# Exercise objective
Beginning with the line containing "marque, la catégorie, l'identifiant" and going on through the line containing "Vgr.rs . Vgr.rs", the lines below are to be returned exactly, pictures excluded and nothing added.

Source records
---+---

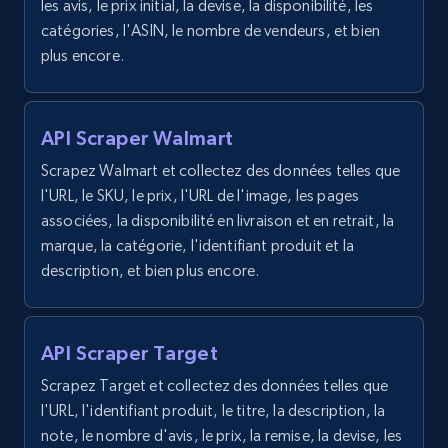
les avis, le prix initial, la devise, la disponibilité, les
Category id, Product id, Product name, Price,
catégories, l'ASIN, le nombre de vendeurs, et bien
Currency, Colour code, Colour, Description, and
plus encore.
more.
1.2K+
208+
Essai gratuit
API Scraper Walmart
Scrapez Walmart et collectez des données telles que
l'URL, le SKU, le prix, l'URL de l'image, les pages
Zara - Products - discovery by category url
associées, la disponibilité en livraison et en retrait, la
marque, la catégorie, l'identifiant produit et la
Category id, Product id, Product name, Price,
description, et bien plus encore.
Currency, Colour code, Colour, Description, and
more.
1.2K+
208+
Essai gratuit
API Scraper Target
Scrapez Target et collectez des données telles que
l'URL, l'identifiant produit, le titre, la description, la
note, le nombre d'avis, le prix, la remise, la devise, les
Best Buy products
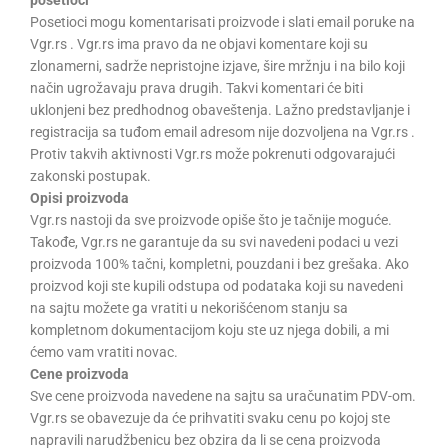
posetioci
Posetioci mogu komentarisati proizvode i slati email poruke na
Vgr.rs . Vgr.rs ima pravo da ne objavi komentare koji su
zlonamerni, sadrže nepristojne izjave, šire mržnju i na bilo koji
način ugrožavaju prava drugih. Takvi komentari će biti
uklonjeni bez predhodnog obaveštenja. Lažno predstavljanje i
registracija sa tuđom email adresom nije dozvoljena na Vgr.rs .
Protiv takvih aktivnosti Vgr.rs može pokrenuti odgovarajući
zakonski postupak.
Opisi proizvoda
Vgr.rs nastoji da sve proizvode opiše što je tačnije moguće.
Takođe, Vgr.rs ne garantuje da su svi navedeni podaci u vezi
proizvoda 100% tačni, kompletni, pouzdani i bez grešaka. Ako
proizvod koji ste kupili odstupa od podataka koji su navedeni
na sajtu možete ga vratiti u nekorišćenom stanju sa
kompletnom dokumentacijom koju ste uz njega dobili, a mi
ćemo vam vratiti novac.
Cene proizvoda
Sve cene proizvoda navedene na sajtu sa uračunatim PDV-om.
Vgr.rs se obavezuje da će prihvatiti svaku cenu po kojoj ste
napravili narudžbenicu bez obzira da li se cena proizvoda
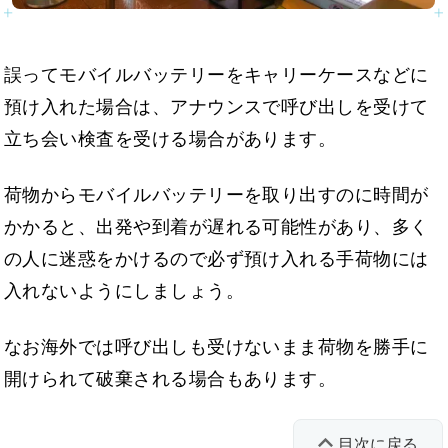
誤ってモバイルバッテリーをキャリーケースなどに
預け入れた場合は、アナウンスで呼び出しを受けて
立ち会い検査を受ける場合があります。
荷物からモバイルバッテリーを取り出すのに時間が
かかると、出発や到着が遅れる可能性があり、多く
の人に迷惑をかけるので必ず預け入れる手荷物には
入れないようにしましょう。
なお海外では呼び出しも受けないまま荷物を勝手に
開けられて破棄される場合もあります。
目次に戻る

---+---

# Written response
marque, la catégorie, l'identifiant produit et la
Category id, Product id, Product name, Price,
description, et bien plus encore.
Currency, Colour code, Colour, Description, and
more.
1.2K+
208+
Essai gratuit
API Scraper Target
Scrapez Target et collectez des données telles que
l'URL, l'identifiant produit, le titre, la description, la
note, le nombre d'avis, le prix, la remise, la devise, les
Best Buy products
posetioci
Posetioci mogu komentarisati proizvode i slati email poruke na
Vgr.rs . Vgr.rs ima pravo da ne objavi komentare koji su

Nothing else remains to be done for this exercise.